If the input dice is fair (as in the results are not influenced by previous rolls and all values are just as likely as all other values for any roll), you can just skip step 2 entirely.

I appreciate that this method is simple enough computationally do to with pencil and paper and without a computer. When I go out in general, I tend to bring a coin with me to use as a 2-sided dice for whenever I need to generate random numbers for whatever reason.

Something important to mention is that my definition for the input dice is flawed. I mention that the same input dice MUST be rolled each time but each roll MUST NOT be influenced by previous rolls. Unfortunately we live in the physical world where matter and chemistry impact other matter over time, so each dice roll will end up shaping the dice (flattening, chipping, etc...) in incredibly small ways that will change the result rates of the dice over time. We just ignore that and assume the dice is consistent every time. We basically handwave away the complications and assume the input dice is a "sphearicle cow in a vacuum".

[HTTPS] Sphearical Cow - Wikipedia

Because the dice changes in the physical world over time, I have decided that a little bit of wiggle room is fine in the case where I need to generate a random number but I don't have a coin or dice. The method I use if I don't have a coin or dice is looking at a poster or thing with words on it, then starting from the first word and counting the amount of vowels in a word as a coin flip.
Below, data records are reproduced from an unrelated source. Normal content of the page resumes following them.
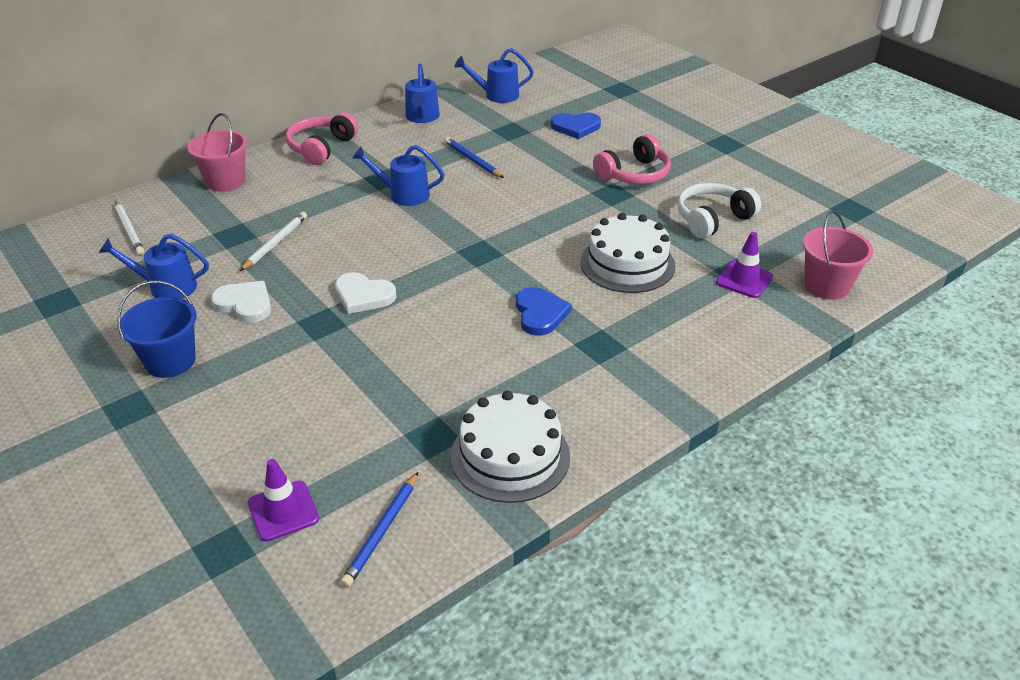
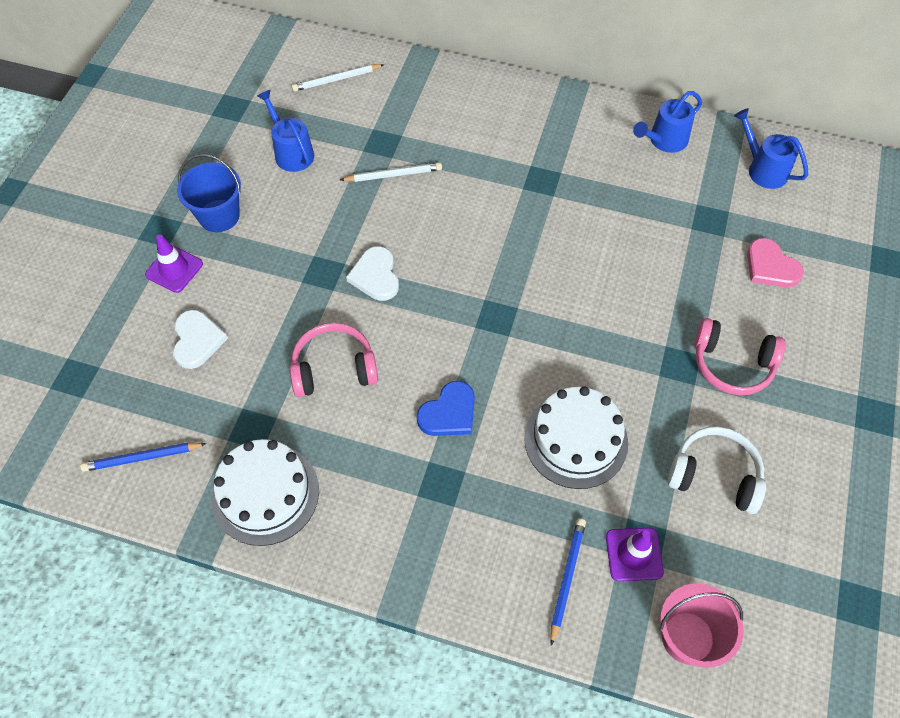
camera: 55 degrees right, 20 degrees up
white pencil [115,200,144,255] -> white pencil turned 45 degrees clockwise [292,64,384,92]
pink bucket [187,113,247,192] -> none
white heart [211,281,271,323] -> white heart moved to [173,310,228,369]
purple traffic cone [248,459,319,542] -> purple traffic cone moved to [145,234,203,293]
pink headphones [286,112,358,165] -> pink headphones moved to [290,323,378,397]
blue watering can [352,145,445,206] -> none
blue pencil [445,137,504,178] -> blue pencil moved to [550,519,586,646]
blue heart [551,112,601,139] -> pink heart [747,238,804,287]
If the word has an even number of vowels, the result is "Heads", and if the result has an odd number of vowels, the result is "Tails". I assume the even/odd parity of vowels is correlated to the length of the word and that the length of the word is probably correlated to the length of the previous word or words, but I also assume it doesn't make enough of an impact to matter much, especially when I do the Von Neumann debiasing step. I'm essentially doing a manual hashing algorithm to the text and using the resulting hash as a random number within a given range.